Work required →
From the entries, copy every line that carries the string "down".

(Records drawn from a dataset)
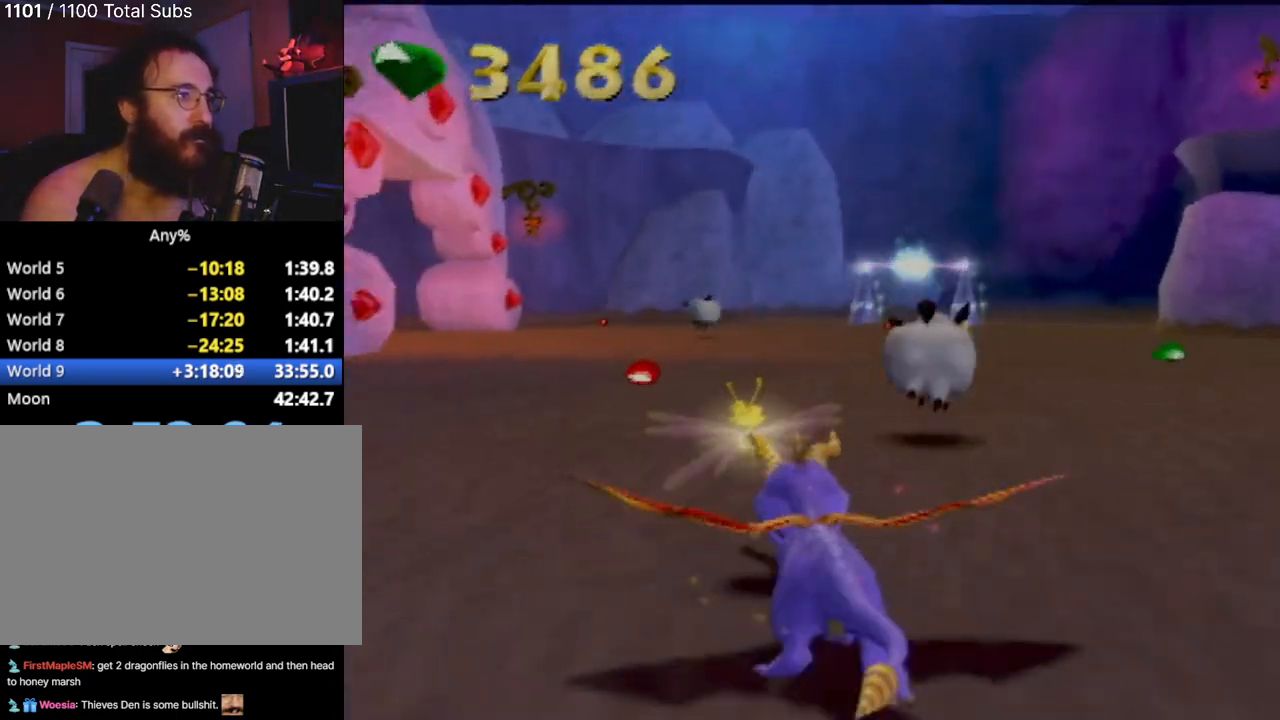
Gameplay with a controller (PlayStation layout); each line is a JSON object with the inputs held at the frame after it. "events" lists button and stick changes between this image and that frame as [ms after this image, input, new state], when the widget could be followed in between. Not read: L3 R3 right_stick.
{"buttons": ["SQUARE", "R2"], "left_stick": "center", "events": [[234, "left_stick", "center"], [251, "R2", "down"]]}
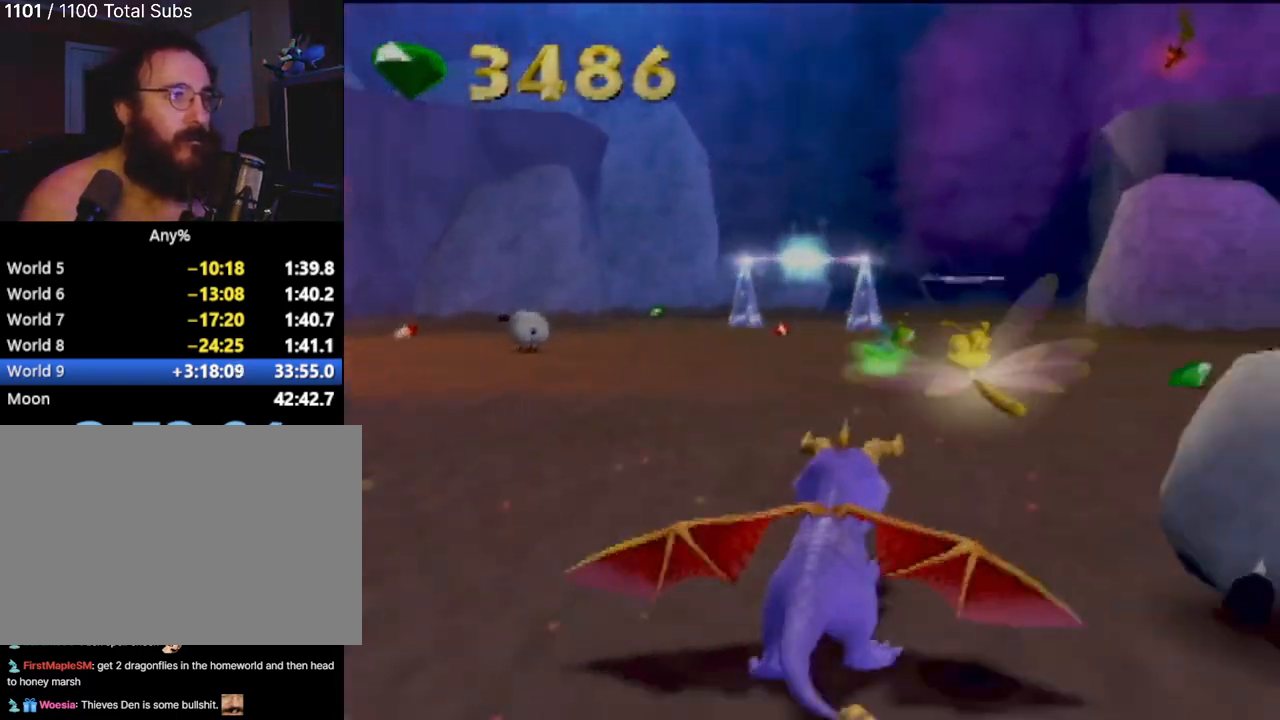
{"buttons": ["SQUARE"], "left_stick": "left", "events": [[451, "left_stick", "left"], [467, "R2", "up"]]}
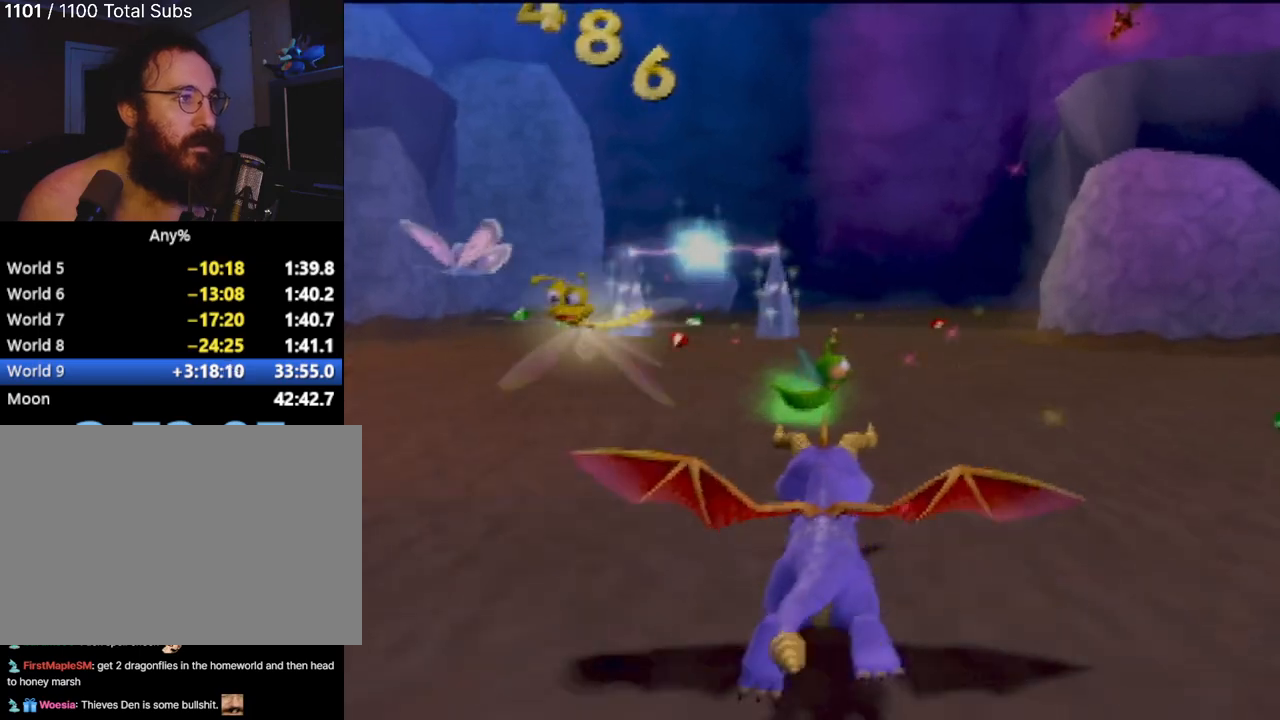
{"buttons": ["SQUARE"], "left_stick": "center", "events": [[66, "left_stick", "center"]]}
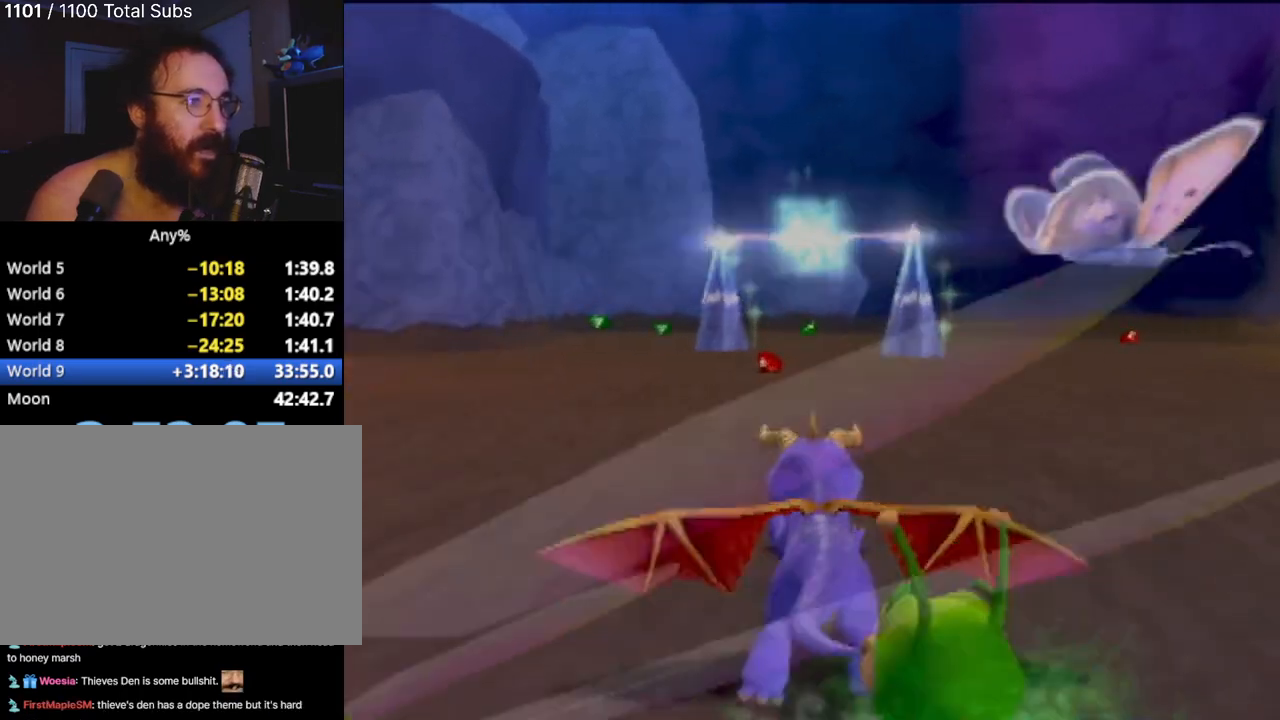
{"buttons": ["L1"], "left_stick": "center", "events": [[200, "SQUARE", "up"], [467, "L1", "down"]]}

Result for this exercise →
{"buttons": ["SQUARE", "R2"], "left_stick": "center", "events": [[234, "left_stick", "center"], [251, "R2", "down"]]}
{"buttons": ["L1"], "left_stick": "center", "events": [[200, "SQUARE", "up"], [467, "L1", "down"]]}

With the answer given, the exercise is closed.